- JOB:
Leave out the pictures and retype all the entries below exactly.

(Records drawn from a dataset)
————
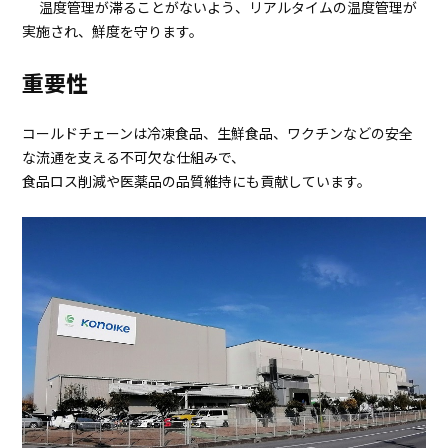
温度管理が滞ることがないよう、リアルタイムの温度管理が
実施され、鮮度を守ります。
重要性
コールドチェーンは冷凍食品、生鮮食品、ワクチンなどの安全
な流通を支える不可欠な仕組みで、
食品ロス削減や医薬品の品質維持にも貢献しています。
————
- RESULT:
温度管理が滞ることがないよう、リアルタイムの温度管理が
実施され、鮮度を守ります。
重要性
コールドチェーンは冷凍食品、生鮮食品、ワクチンなどの安全
な流通を支える不可欠な仕組みで、
食品ロス削減や医薬品の品質維持にも貢献しています。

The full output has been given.